On eastny, we also observe,

brooklyn@eastny:~$ python mcastrecv.py 192.168.56.101 224.1.1.5 50001
Hello, World!
brooklyn@eastny:~$

However, on bushwick, mcastrecv.py is still waiting for data, which means that it hasn’t received a datagram intended for multicast group 234.3.2.1 from the network interface identified by the IPv4 address 192.168.56.101. (well, we should have taken the note that in this demo, we never send a datagram to that group.)

brooklyn@bushwick:~$ python mcastrecv.py 192.168.56.105 234.3.2.1 50001

However, scapy3 does captured the packet sent by mcastsend.py on midwood.

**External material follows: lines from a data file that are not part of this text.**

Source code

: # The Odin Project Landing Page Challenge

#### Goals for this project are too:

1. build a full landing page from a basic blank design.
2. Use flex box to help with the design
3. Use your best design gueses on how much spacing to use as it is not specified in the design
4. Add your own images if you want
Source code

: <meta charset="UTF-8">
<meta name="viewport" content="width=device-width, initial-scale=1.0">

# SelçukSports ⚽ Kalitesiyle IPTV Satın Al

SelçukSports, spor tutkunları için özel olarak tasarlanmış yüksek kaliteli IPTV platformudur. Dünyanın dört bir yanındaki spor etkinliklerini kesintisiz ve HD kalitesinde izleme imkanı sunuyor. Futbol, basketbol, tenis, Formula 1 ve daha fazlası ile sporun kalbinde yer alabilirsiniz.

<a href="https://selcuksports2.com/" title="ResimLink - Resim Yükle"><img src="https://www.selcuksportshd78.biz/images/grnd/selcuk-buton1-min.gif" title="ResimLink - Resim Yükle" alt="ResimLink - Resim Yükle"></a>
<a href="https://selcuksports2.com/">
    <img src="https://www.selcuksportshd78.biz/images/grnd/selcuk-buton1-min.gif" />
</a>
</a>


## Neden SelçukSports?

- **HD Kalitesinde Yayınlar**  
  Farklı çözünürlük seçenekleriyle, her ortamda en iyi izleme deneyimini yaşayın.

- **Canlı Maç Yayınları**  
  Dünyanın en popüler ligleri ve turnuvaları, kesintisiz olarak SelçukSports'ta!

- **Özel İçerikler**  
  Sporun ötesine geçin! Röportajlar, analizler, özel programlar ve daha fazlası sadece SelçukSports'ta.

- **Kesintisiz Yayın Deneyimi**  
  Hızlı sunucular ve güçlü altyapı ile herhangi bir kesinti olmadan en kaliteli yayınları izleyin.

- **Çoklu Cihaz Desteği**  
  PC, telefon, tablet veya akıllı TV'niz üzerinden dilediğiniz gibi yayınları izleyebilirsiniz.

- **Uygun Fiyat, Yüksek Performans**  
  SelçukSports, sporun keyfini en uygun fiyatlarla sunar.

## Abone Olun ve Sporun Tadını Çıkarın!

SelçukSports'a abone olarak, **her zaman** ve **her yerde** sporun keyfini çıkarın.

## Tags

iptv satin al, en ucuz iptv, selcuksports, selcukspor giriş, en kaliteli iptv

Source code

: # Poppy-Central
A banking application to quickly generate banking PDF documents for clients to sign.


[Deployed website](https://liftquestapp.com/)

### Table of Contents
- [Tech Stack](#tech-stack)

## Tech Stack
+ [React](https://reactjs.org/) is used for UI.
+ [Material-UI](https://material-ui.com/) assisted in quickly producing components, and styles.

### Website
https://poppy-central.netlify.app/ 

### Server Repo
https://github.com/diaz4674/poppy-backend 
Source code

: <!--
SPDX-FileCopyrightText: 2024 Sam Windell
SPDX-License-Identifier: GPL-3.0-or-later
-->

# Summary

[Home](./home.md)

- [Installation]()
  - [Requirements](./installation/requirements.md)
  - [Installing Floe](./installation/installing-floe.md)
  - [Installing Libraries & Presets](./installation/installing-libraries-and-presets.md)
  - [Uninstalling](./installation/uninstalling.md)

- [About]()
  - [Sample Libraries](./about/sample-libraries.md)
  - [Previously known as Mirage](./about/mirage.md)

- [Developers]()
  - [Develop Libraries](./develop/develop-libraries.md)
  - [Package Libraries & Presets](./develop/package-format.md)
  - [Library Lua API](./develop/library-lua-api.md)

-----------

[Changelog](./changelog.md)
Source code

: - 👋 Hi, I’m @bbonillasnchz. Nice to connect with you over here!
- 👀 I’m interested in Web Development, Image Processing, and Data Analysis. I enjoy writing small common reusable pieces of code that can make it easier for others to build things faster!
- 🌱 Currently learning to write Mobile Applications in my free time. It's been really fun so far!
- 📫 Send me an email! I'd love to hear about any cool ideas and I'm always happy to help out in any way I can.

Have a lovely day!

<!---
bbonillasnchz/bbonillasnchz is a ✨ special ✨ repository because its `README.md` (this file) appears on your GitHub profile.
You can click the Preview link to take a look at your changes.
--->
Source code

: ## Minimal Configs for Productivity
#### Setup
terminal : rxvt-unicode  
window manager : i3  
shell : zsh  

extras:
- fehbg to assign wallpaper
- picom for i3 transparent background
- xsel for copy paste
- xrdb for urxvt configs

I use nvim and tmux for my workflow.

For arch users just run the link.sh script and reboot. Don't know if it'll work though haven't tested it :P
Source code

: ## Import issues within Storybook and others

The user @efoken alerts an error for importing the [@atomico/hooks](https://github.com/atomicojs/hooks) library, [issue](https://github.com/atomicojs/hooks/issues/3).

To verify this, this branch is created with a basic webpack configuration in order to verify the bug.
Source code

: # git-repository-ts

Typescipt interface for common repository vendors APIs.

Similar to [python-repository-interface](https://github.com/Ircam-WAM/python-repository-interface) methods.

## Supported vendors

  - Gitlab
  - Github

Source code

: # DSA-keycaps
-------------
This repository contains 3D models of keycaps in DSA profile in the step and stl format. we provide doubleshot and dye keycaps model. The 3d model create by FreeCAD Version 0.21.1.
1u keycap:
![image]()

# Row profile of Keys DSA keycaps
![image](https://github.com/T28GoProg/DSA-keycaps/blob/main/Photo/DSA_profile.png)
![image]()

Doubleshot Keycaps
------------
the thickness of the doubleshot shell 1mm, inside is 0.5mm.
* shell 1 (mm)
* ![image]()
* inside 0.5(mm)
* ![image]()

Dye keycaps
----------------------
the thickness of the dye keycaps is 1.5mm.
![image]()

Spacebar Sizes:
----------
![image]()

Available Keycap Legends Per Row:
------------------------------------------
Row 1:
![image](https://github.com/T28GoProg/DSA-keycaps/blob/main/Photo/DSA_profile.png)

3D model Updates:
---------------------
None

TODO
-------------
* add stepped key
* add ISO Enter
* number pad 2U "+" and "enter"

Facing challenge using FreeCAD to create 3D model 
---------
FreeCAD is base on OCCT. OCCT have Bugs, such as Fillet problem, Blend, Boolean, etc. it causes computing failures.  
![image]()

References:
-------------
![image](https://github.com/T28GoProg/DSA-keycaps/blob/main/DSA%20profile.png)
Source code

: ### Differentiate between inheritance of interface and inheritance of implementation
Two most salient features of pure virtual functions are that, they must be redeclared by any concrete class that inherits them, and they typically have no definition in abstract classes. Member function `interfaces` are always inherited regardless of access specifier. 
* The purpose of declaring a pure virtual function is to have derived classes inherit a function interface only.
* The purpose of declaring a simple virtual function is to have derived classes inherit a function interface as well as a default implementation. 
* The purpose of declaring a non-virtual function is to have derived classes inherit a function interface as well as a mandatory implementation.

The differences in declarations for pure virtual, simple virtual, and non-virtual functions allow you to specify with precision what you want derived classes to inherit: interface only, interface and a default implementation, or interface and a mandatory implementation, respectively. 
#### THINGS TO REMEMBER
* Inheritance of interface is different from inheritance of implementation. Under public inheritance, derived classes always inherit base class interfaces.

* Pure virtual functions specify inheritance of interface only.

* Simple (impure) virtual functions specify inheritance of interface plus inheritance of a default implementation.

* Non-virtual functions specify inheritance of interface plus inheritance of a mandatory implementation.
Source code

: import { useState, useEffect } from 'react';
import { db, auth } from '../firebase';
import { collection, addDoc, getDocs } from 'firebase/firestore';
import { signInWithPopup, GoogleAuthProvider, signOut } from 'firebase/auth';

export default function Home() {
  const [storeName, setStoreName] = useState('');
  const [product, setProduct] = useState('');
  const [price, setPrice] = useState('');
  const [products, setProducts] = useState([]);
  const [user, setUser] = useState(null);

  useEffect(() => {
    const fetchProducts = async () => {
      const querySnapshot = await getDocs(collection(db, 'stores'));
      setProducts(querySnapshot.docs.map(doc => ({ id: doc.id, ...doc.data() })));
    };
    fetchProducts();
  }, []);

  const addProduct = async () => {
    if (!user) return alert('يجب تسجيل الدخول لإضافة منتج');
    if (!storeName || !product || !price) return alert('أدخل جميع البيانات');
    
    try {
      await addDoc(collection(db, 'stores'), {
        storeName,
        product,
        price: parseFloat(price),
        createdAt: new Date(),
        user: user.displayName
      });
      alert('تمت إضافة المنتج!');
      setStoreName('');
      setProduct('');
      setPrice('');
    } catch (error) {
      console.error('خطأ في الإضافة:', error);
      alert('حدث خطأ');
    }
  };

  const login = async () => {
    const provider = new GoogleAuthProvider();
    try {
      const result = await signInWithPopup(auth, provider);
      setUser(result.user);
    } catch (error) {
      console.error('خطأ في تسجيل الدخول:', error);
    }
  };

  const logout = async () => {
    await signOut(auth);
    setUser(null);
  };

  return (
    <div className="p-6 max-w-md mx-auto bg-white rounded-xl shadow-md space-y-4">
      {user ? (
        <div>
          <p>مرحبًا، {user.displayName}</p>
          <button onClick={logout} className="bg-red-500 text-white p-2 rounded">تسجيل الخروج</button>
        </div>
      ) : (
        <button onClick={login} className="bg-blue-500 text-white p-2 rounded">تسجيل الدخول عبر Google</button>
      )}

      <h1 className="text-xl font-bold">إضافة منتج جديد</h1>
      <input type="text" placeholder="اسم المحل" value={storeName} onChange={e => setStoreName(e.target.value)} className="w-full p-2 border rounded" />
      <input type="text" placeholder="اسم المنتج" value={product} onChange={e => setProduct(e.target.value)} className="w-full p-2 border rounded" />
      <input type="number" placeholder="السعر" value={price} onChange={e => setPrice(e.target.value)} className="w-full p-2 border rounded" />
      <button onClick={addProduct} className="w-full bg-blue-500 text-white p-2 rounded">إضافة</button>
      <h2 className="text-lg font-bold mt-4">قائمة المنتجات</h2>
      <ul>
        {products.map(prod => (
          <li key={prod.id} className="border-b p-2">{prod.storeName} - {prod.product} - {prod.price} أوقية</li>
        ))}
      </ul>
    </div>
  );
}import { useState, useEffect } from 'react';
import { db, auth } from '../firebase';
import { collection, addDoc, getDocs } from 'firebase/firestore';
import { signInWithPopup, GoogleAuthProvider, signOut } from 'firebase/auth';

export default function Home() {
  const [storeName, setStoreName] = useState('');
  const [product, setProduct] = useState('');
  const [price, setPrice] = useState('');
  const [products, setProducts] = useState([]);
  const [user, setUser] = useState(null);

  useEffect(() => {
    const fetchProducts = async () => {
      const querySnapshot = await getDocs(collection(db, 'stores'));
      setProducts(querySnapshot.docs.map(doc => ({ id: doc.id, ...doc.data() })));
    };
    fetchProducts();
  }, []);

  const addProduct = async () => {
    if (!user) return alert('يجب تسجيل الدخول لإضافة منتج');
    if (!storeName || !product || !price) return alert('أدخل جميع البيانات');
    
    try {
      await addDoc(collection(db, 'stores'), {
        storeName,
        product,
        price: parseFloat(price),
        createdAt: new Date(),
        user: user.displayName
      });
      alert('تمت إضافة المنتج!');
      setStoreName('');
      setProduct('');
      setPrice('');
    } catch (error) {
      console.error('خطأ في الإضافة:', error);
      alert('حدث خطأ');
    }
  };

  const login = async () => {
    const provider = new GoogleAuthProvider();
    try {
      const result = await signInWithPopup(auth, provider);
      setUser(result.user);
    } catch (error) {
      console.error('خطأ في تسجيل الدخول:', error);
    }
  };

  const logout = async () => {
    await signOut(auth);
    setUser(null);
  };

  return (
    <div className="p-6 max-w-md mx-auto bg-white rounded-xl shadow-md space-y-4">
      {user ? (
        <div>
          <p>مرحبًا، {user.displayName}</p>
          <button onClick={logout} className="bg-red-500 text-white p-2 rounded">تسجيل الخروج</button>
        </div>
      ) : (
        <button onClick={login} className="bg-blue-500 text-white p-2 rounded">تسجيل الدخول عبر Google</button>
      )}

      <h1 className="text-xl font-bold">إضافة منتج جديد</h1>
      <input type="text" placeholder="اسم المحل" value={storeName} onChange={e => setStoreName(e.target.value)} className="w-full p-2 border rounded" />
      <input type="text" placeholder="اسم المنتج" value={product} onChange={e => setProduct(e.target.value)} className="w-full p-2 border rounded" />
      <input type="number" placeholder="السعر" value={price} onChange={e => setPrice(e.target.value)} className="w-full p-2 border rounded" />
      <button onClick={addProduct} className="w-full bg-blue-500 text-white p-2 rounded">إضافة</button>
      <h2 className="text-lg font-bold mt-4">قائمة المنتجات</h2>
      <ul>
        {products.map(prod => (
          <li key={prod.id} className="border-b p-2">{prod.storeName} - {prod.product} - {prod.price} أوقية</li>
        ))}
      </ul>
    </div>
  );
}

>>> packets = sniff(prn=lambda p: p.summary(), filter='udp port 50001')
Ether / IP / UDP 192.168.56.103:52582 > 224.1.1.5:50001 / Raw / Padding

^C>>> hexdump(packets[0])
0000  01005E010105080027A133B408004500 ..^.....'.3...E.
0010  00290DC74000011191E7C0A83867E001 .)..@.......8g..
0020  0105CD66C351001553C948656C6C6F2C ...f.Q..S.Hello,
0030  20576F726C64210000000000          World!.....
>>>

Exercise and Exploration

Let’s consider the following scenario. We want to receive multicast datagrams from any network interfaces. Motivated by the observation that socket.INADDR_ANY represents any addresses. We hypothesize that a simple revision in mcastrecv.py let us archieve this objective. The revision is that we replace

if fromnicip == '0.0.0.0':
		mreq = struct.pack("=4sl", socket.inet_aton(mcgrpip), socket.INADDR_ANY)
else:
		mreq = struct.pack("=4s4s", \
				socket.inet_aton(mcgrpip), socket.inet_aton(fromnicip))
receiver.setsockopt(socket.IPPROTO_IP, socket.IP_ADD_MEMBERSHIP, mreq)

with

mreq = struct.pack("=4sl", socket.inet_aton(mcgrpip), socket.INADDR_ANY)

When we run the revised mcastrecv.py on eastny or flatbush like the following,

brooklyn@flatbush:~$ python mcastrecv.py 192.168.56.104 224.1.1.5 50001

and we run mcastsend.py on midwood.

brooklyn@midwood:~$ python mcastsend.py 192.168.56.103 224.1.1.5 50001 "Hello, World!"

we observe that mcastrecv.py is still waiting for data while mcastsend.py completes. Design an experiment where you use scapy3 to capture packets and use the captured packets to explain the phenomenon.